While I agree with most of the author's points about the baneful effects of the "infinite fringe", there would be some good it in to. The past as he describes it had mechanisms for crazy to die out naturally
If a ludicrous idea started building momentum, the ringleader and their affiliates would get pushed out of an organization, then another one, and another one, before being deemed so poisonous that society in general would exile them to some tract of rural land to farm beets and / or start a cult. If they were still interested in spreading their ideas, their options were limited to the physical media they could afford to purchase — a monthly pamphlet sent through the mail, a ham radio, or a sign on the side of the road. Barricaded from the tightly controlled mass communication networks of print distribution and broadcast signals that informed the nation and the leaders they chose, they were forever stuck on the fringes.
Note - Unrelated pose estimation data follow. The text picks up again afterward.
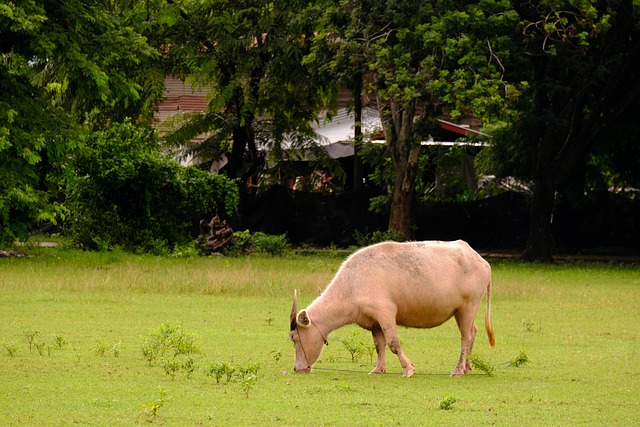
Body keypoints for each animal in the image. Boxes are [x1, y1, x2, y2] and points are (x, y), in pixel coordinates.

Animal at [288, 241, 496, 378]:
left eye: (294, 338)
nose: (297, 368)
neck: (353, 283)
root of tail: (479, 259)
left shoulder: (385, 313)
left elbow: (393, 343)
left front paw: (408, 368)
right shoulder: (374, 322)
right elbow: (379, 345)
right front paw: (378, 369)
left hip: (469, 306)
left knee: (465, 337)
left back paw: (458, 369)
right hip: (461, 311)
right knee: (473, 332)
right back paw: (467, 367)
That was where “crazy” used to die.
In today's world that is no longer the case, an infinite number of crazy ideas could find a place in social media and there are tools to amplify the messaging or morph it into new and novel forms of lunacy that could not have germinated in the past. This is akin to a world where viruses run amok and there are no medications to fight them. There are many of them, they shape-shift and mutate to increase their odds of survival. The most pernicious (and tenacious)ones make it but many others don't. May if some absolutely crazy fringe idea is fed and cared for enough for it to become mainstream, its worth looking into the energies that feed it instead of bemoaning the fact that it has learned to survive and be heard by all.